Exercise brief — Output the stretch of the records below from the line containing "order: Polypodiales" through the line containing "locality: Stann Creek" as a numbered list, omitting any blank lines.

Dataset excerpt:
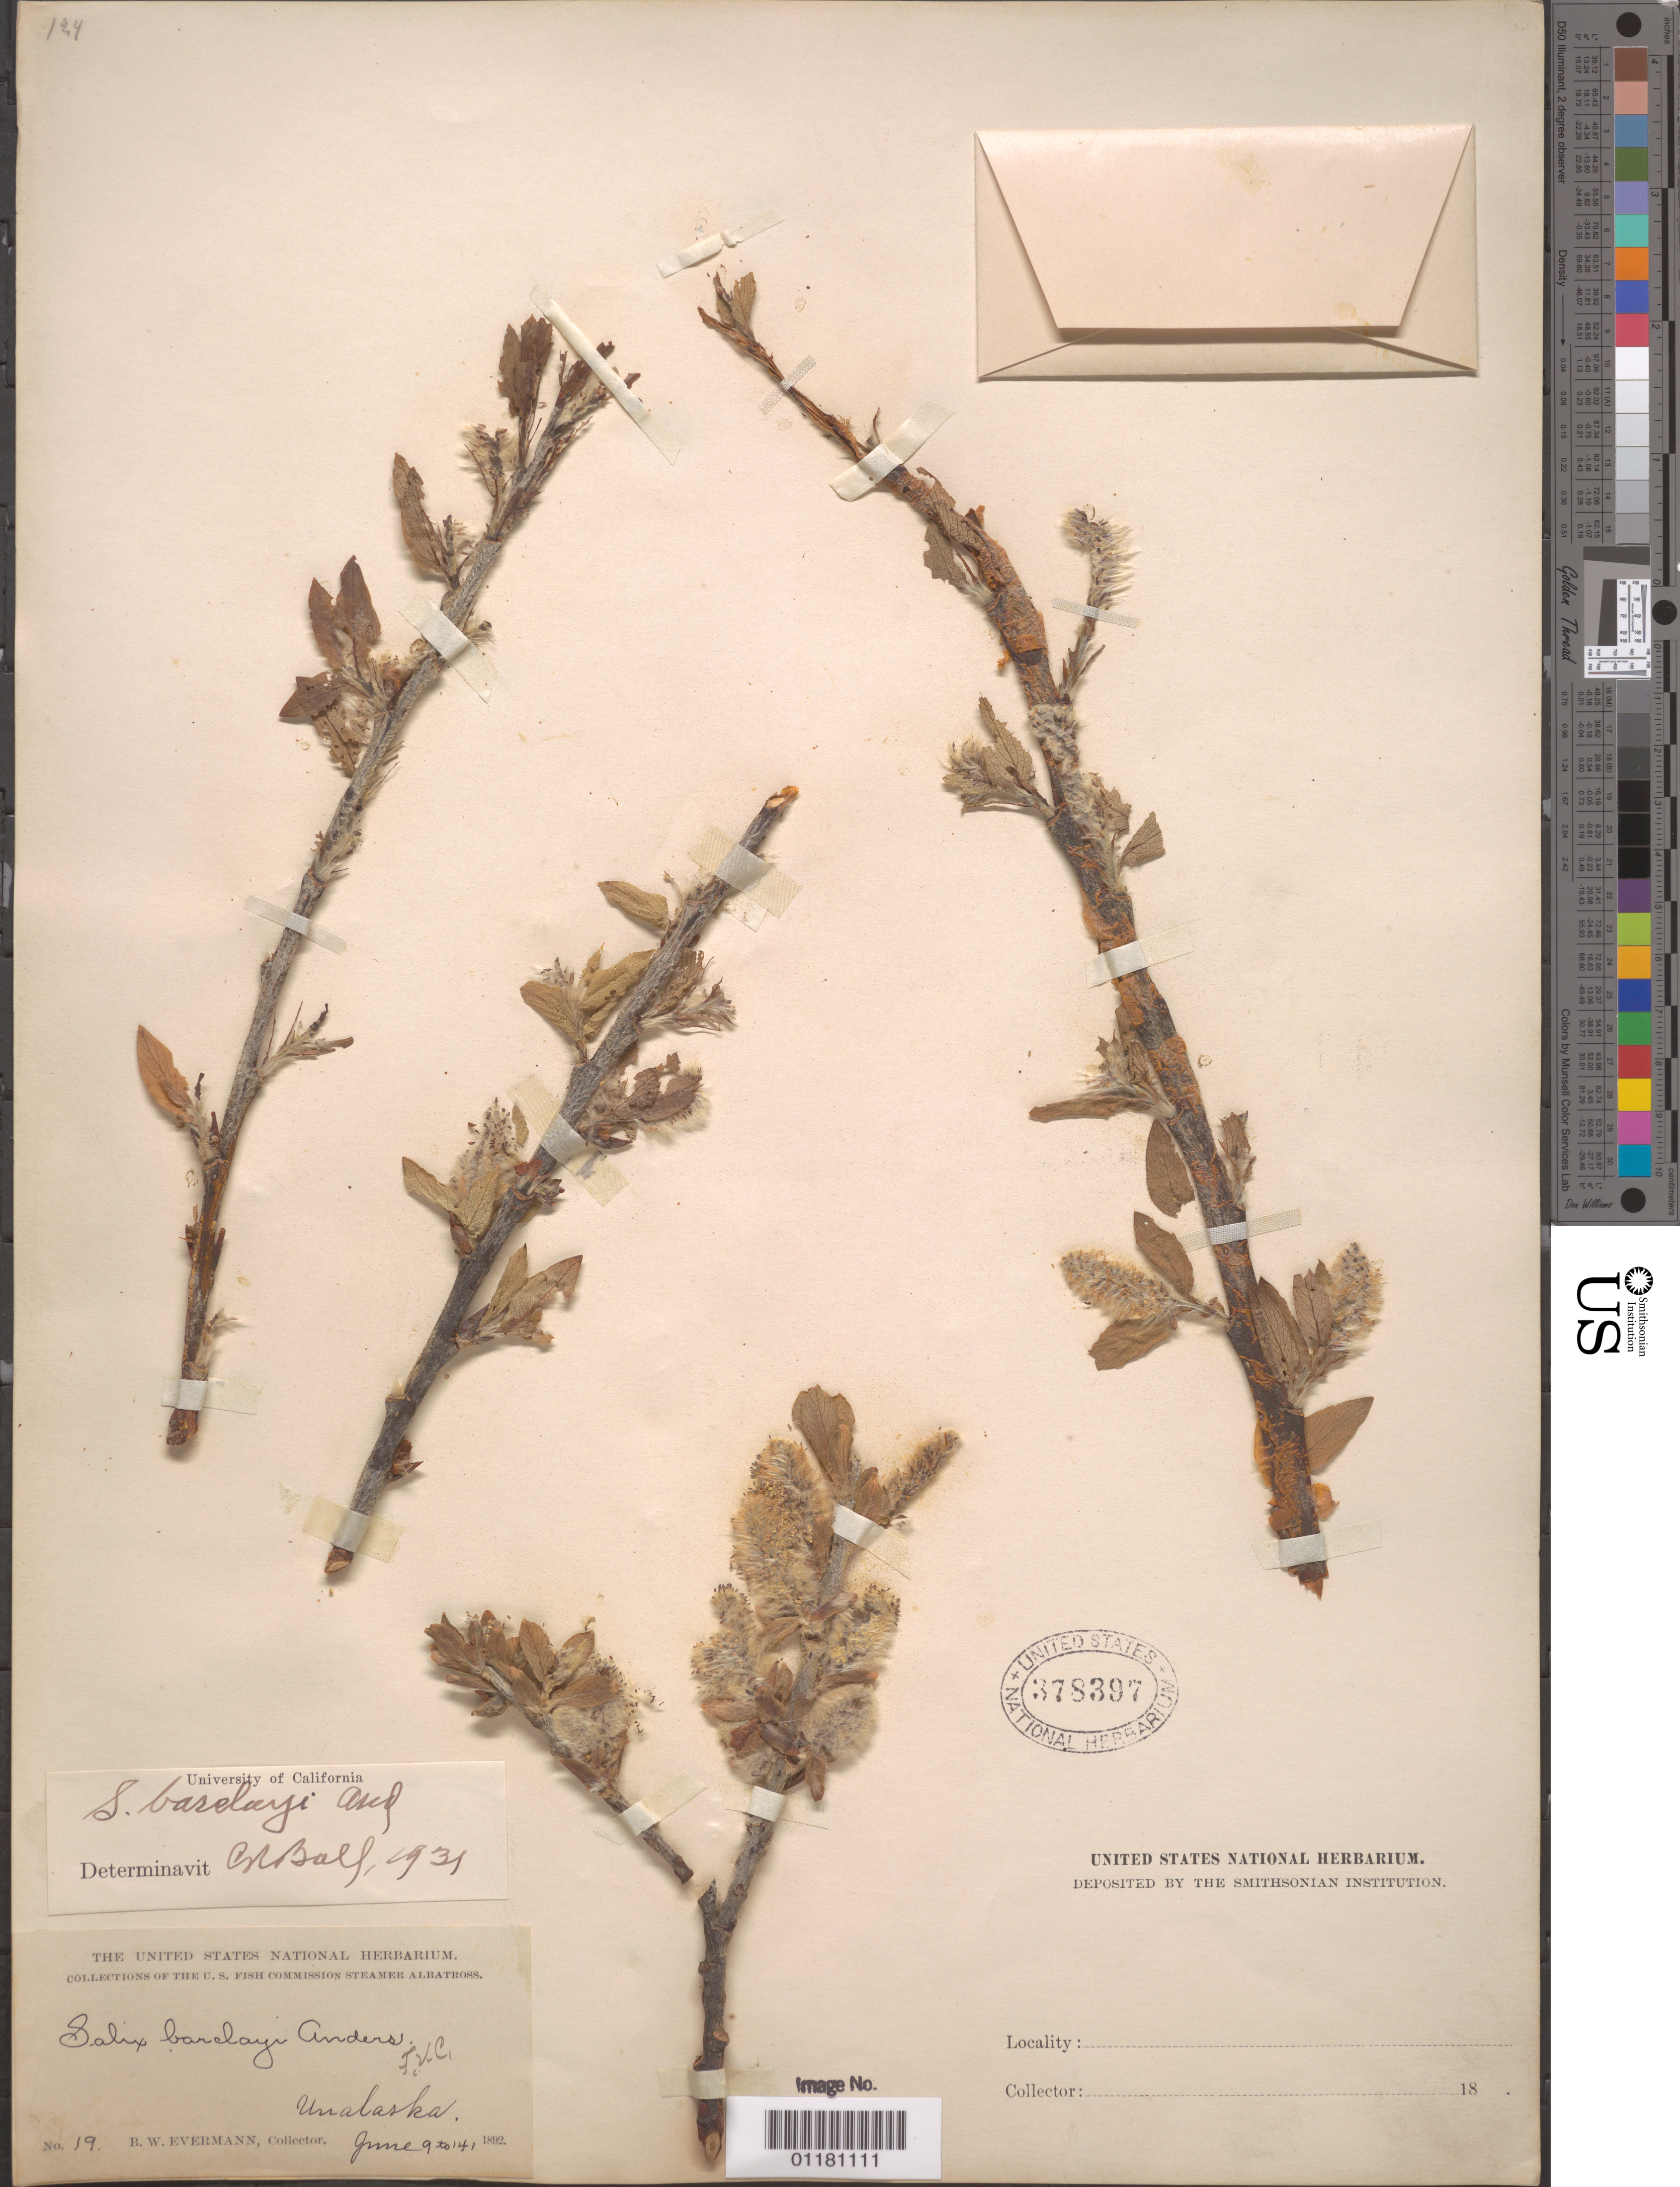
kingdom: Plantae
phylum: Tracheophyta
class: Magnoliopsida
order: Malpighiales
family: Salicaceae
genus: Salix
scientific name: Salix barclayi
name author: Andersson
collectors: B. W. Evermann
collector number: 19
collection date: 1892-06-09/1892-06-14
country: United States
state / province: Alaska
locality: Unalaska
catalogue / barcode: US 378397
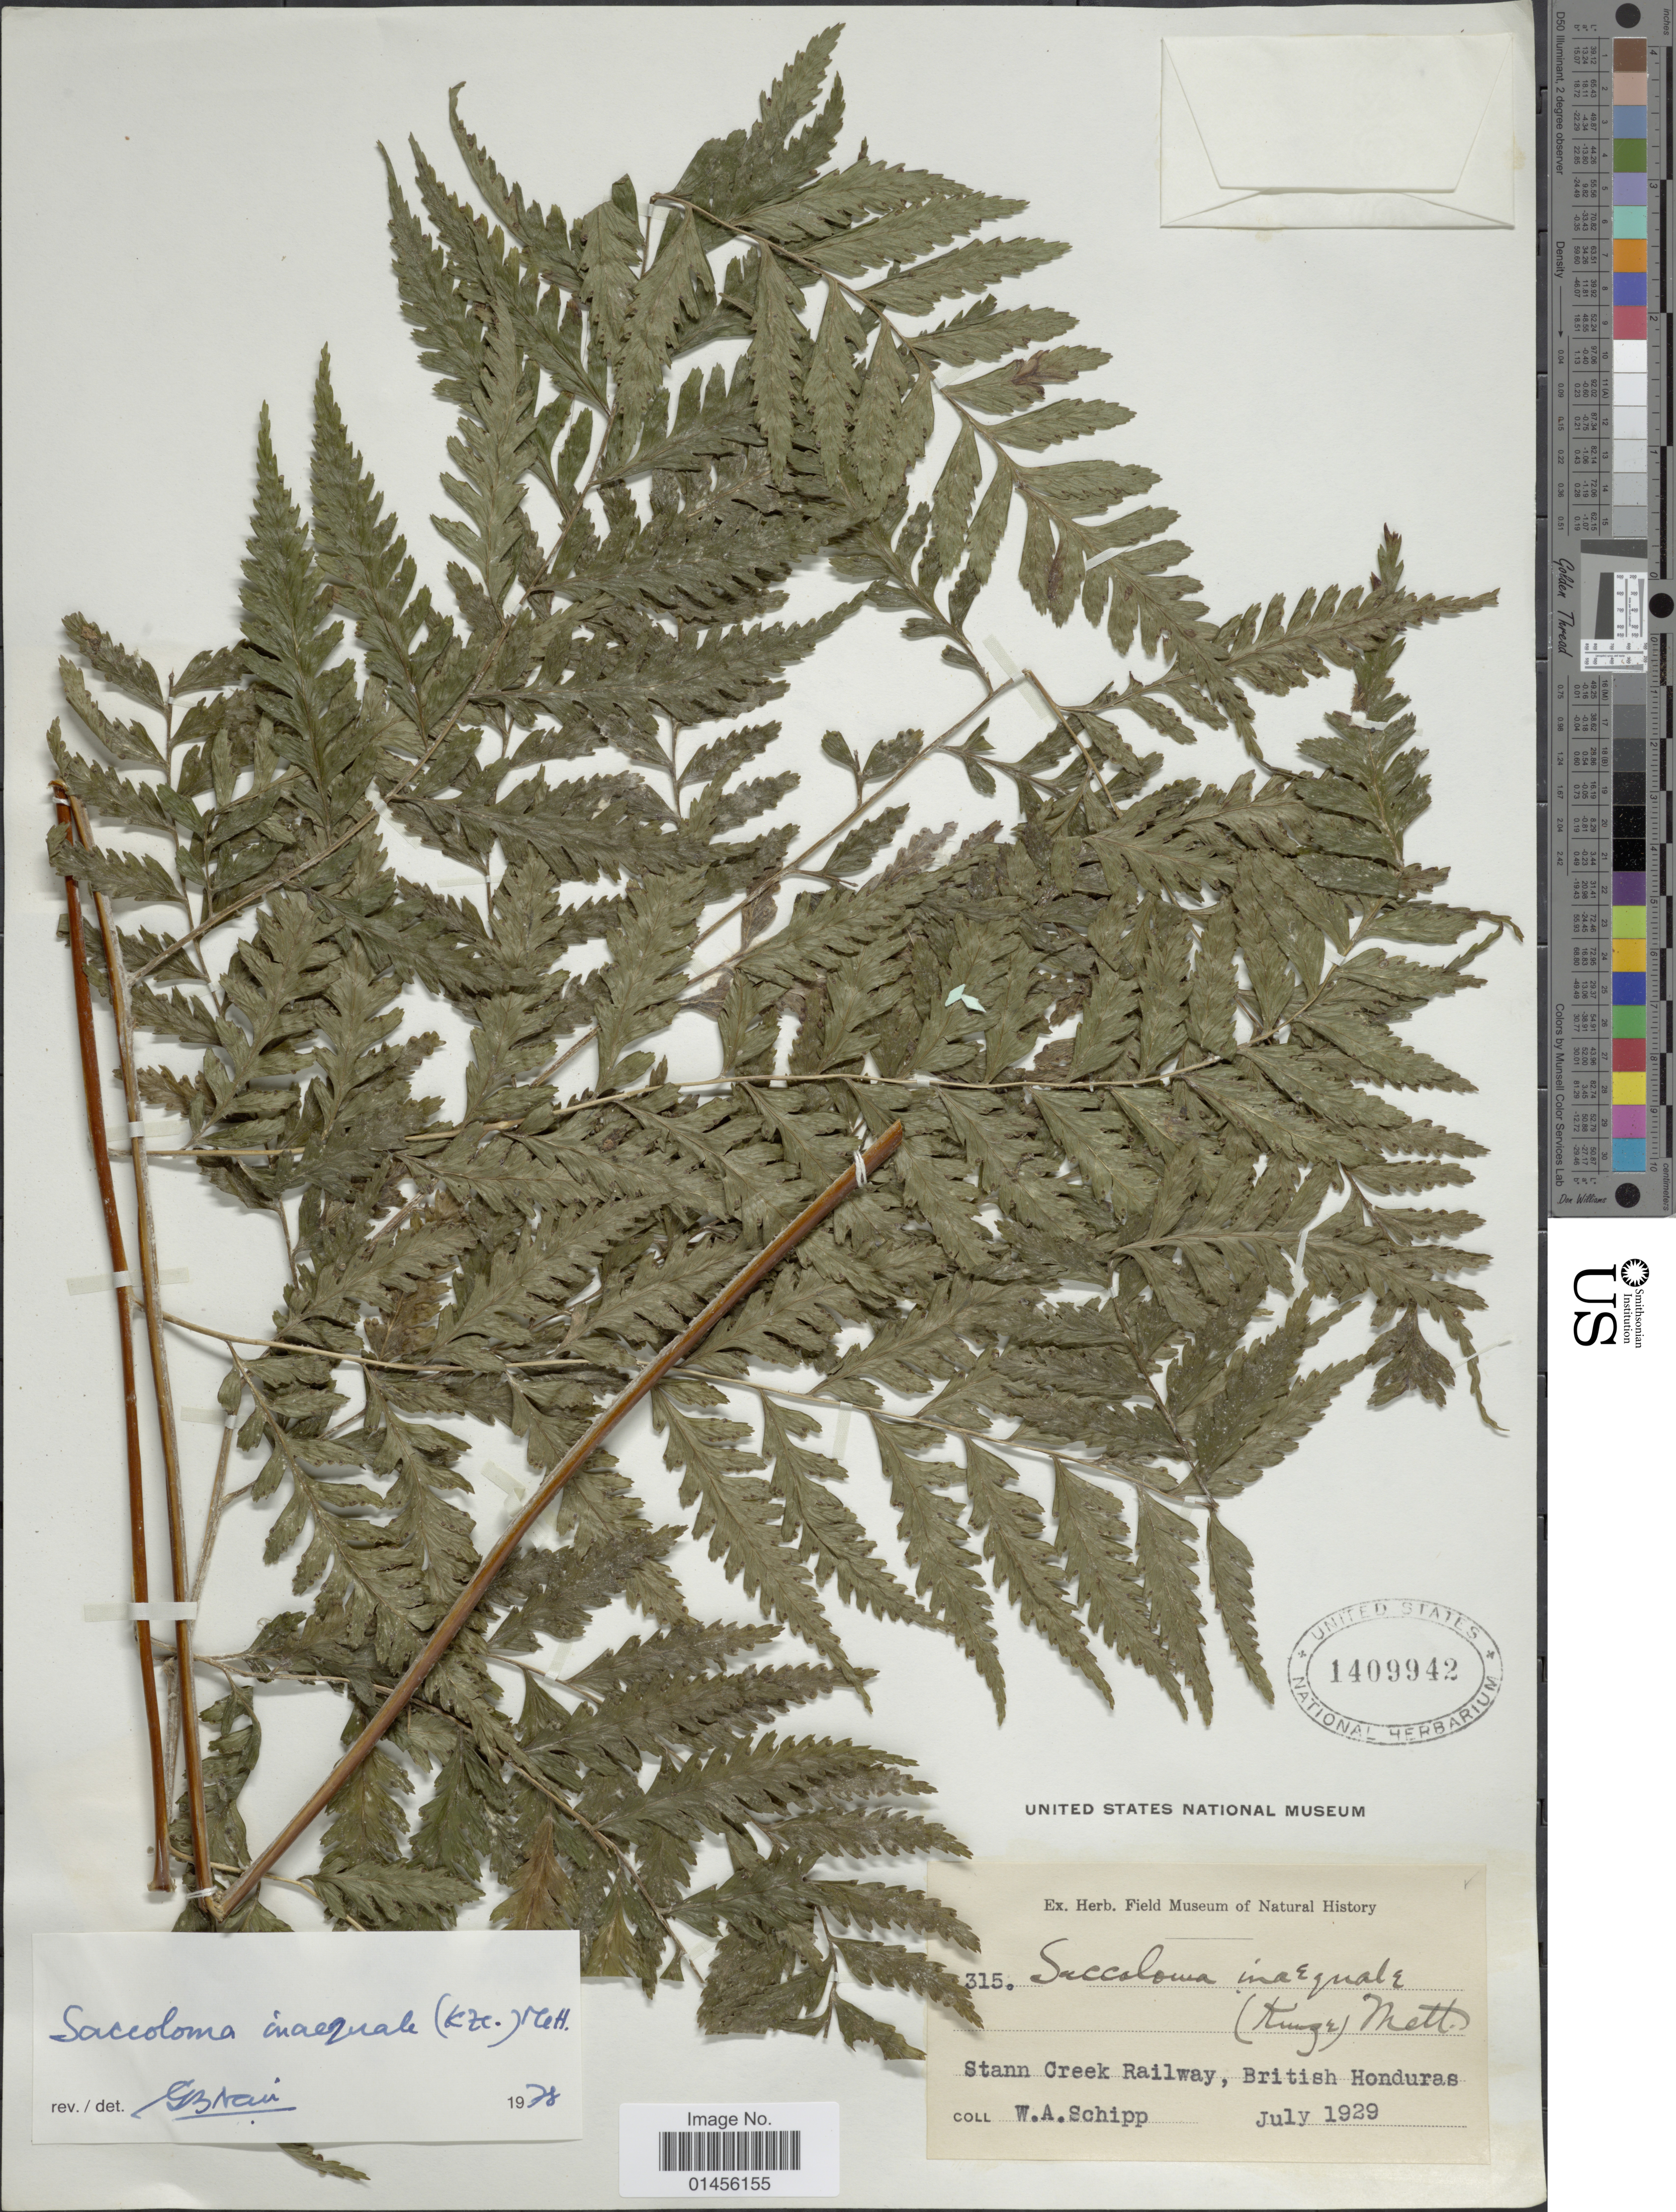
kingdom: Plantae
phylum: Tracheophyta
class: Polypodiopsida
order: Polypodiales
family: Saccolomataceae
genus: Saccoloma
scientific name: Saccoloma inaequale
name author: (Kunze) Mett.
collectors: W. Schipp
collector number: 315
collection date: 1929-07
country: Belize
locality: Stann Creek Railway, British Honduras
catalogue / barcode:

Task output —
1. order: Polypodiales
2. family: Saccolomataceae
3. genus: Saccoloma
4. scientific name: Saccoloma inaequale
5. name author: (Kunze) Mett.
6. collectors: W. Schipp
7. collector number: 315
8. collection date: 1929-07
9. country: Belize
10. locality: Stann Creek Railway, British Honduras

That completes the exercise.